A risk matrix or risk heat map is a form of risk assessment that is performed on a basic graph or chart. It is sometimes labeled as a qualitative risk assessment. The simplest form of a risk matrix is a 3×3 grid comparing probability and damage potential. This was covered in Chapter 1.
Risk analysis is performed to provide upper management with the details necessary to decide which risks should be mitigated, which should be transferred, which should be deterred, which should be avoided, and which should be accepted. The result is a cost/ benefit comparison between the expected cost of asset loss and the cost of deploying safeguards against threats and vulnerabilities. Risk analysis identifies risks, quantifies the impact of threats, and aids in budgeting for security. It helps integrate the needs and objectives of the security policy with the organization's business goals and intentions. The risk analysis/risk assessment is a “point in time” metric. Threats and vulnerabilities constantly change, and the risk assessment needs to be redone periodically in order to support continuous improvement.
Security is always changing. Thus, any implemented security solution requires updates and changes over time.

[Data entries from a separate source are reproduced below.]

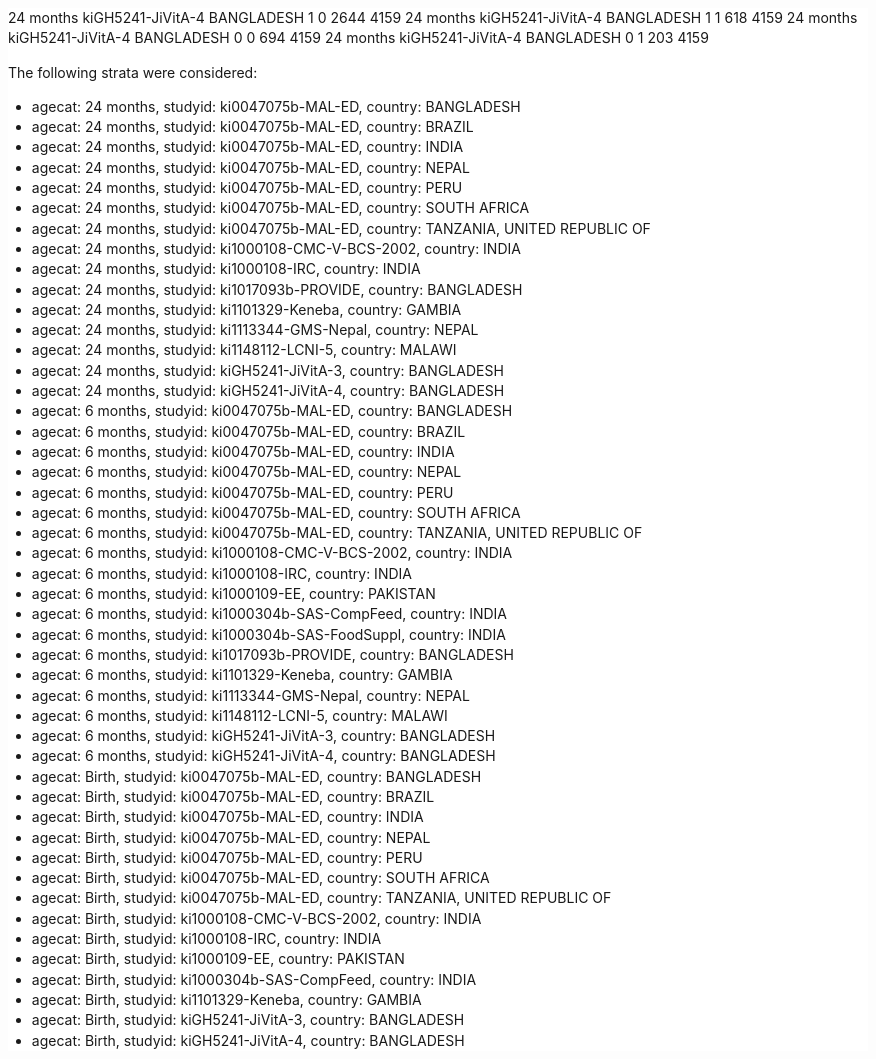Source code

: 24 months   kiGH5241-JiVitA-4          BANGLADESH                     1                 0     2644    4159
24 months   kiGH5241-JiVitA-4          BANGLADESH                     1                 1      618    4159
24 months   kiGH5241-JiVitA-4          BANGLADESH                     0                 0      694    4159
24 months   kiGH5241-JiVitA-4          BANGLADESH                     0                 1      203    4159


The following strata were considered:

* agecat: 24 months, studyid: ki0047075b-MAL-ED, country: BANGLADESH
* agecat: 24 months, studyid: ki0047075b-MAL-ED, country: BRAZIL
* agecat: 24 months, studyid: ki0047075b-MAL-ED, country: INDIA
* agecat: 24 months, studyid: ki0047075b-MAL-ED, country: NEPAL
* agecat: 24 months, studyid: ki0047075b-MAL-ED, country: PERU
* agecat: 24 months, studyid: ki0047075b-MAL-ED, country: SOUTH AFRICA
* agecat: 24 months, studyid: ki0047075b-MAL-ED, country: TANZANIA, UNITED REPUBLIC OF
* agecat: 24 months, studyid: ki1000108-CMC-V-BCS-2002, country: INDIA
* agecat: 24 months, studyid: ki1000108-IRC, country: INDIA
* agecat: 24 months, studyid: ki1017093b-PROVIDE, country: BANGLADESH
* agecat: 24 months, studyid: ki1101329-Keneba, country: GAMBIA
* agecat: 24 months, studyid: ki1113344-GMS-Nepal, country: NEPAL
* agecat: 24 months, studyid: ki1148112-LCNI-5, country: MALAWI
* agecat: 24 months, studyid: kiGH5241-JiVitA-3, country: BANGLADESH
* agecat: 24 months, studyid: kiGH5241-JiVitA-4, country: BANGLADESH
* agecat: 6 months, studyid: ki0047075b-MAL-ED, country: BANGLADESH
* agecat: 6 months, studyid: ki0047075b-MAL-ED, country: BRAZIL
* agecat: 6 months, studyid: ki0047075b-MAL-ED, country: INDIA
* agecat: 6 months, studyid: ki0047075b-MAL-ED, country: NEPAL
* agecat: 6 months, studyid: ki0047075b-MAL-ED, country: PERU
* agecat: 6 months, studyid: ki0047075b-MAL-ED, country: SOUTH AFRICA
* agecat: 6 months, studyid: ki0047075b-MAL-ED, country: TANZANIA, UNITED REPUBLIC OF
* agecat: 6 months, studyid: ki1000108-CMC-V-BCS-2002, country: INDIA
* agecat: 6 months, studyid: ki1000108-IRC, country: INDIA
* agecat: 6 months, studyid: ki1000109-EE, country: PAKISTAN
* agecat: 6 months, studyid: ki1000304b-SAS-CompFeed, country: INDIA
* agecat: 6 months, studyid: ki1000304b-SAS-FoodSuppl, country: INDIA
* agecat: 6 months, studyid: ki1017093b-PROVIDE, country: BANGLADESH
* agecat: 6 months, studyid: ki1101329-Keneba, country: GAMBIA
* agecat: 6 months, studyid: ki1113344-GMS-Nepal, country: NEPAL
* agecat: 6 months, studyid: ki1148112-LCNI-5, country: MALAWI
* agecat: 6 months, studyid: kiGH5241-JiVitA-3, country: BANGLADESH
* agecat: 6 months, studyid: kiGH5241-JiVitA-4, country: BANGLADESH
* agecat: Birth, studyid: ki0047075b-MAL-ED, country: BANGLADESH
* agecat: Birth, studyid: ki0047075b-MAL-ED, country: BRAZIL
* agecat: Birth, studyid: ki0047075b-MAL-ED, country: INDIA
* agecat: Birth, studyid: ki0047075b-MAL-ED, country: NEPAL
* agecat: Birth, studyid: ki0047075b-MAL-ED, country: PERU
* agecat: Birth, studyid: ki0047075b-MAL-ED, country: SOUTH AFRICA
* agecat: Birth, studyid: ki0047075b-MAL-ED, country: TANZANIA, UNITED REPUBLIC OF
* agecat: Birth, studyid: ki1000108-CMC-V-BCS-2002, country: INDIA
* agecat: Birth, studyid: ki1000108-IRC, country: INDIA
* agecat: Birth, studyid: ki1000109-EE, country: PAKISTAN
* agecat: Birth, studyid: ki1000304b-SAS-CompFeed, country: INDIA
* agecat: Birth, studyid: ki1101329-Keneba, country: GAMBIA
* agecat: Birth, studyid: kiGH5241-JiVitA-3, country: BANGLADESH
* agecat: Birth, studyid: kiGH5241-JiVitA-4, country: BANGLADESH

If a continuous improvement path is not provided by a selected countermeasure, it should be replaced with one that offers scalable improvements to security.
An enterprise risk management (ERM) program can be evaluated using the Risk Maturity Model (RMM) . An RMM assess the key indicators and activities of a mature, sustainable, and repeatable risk management process. There are several RMM systems, each prescribing various means to achieve greater risk management capability. They generally relate the assessment of risk maturity against a five-level model (similar to that of the Capability Maturity Model [CMM]; see Chapter 20, “Software Development Security”). The typical RMM levels are as follows:
1 Ad hoc—A chaotic starting point from which all organizations initiate risk management.
2 Preliminary—Loose attempts are made to follow risk management processes, but each department may perform risk assessment uniquely.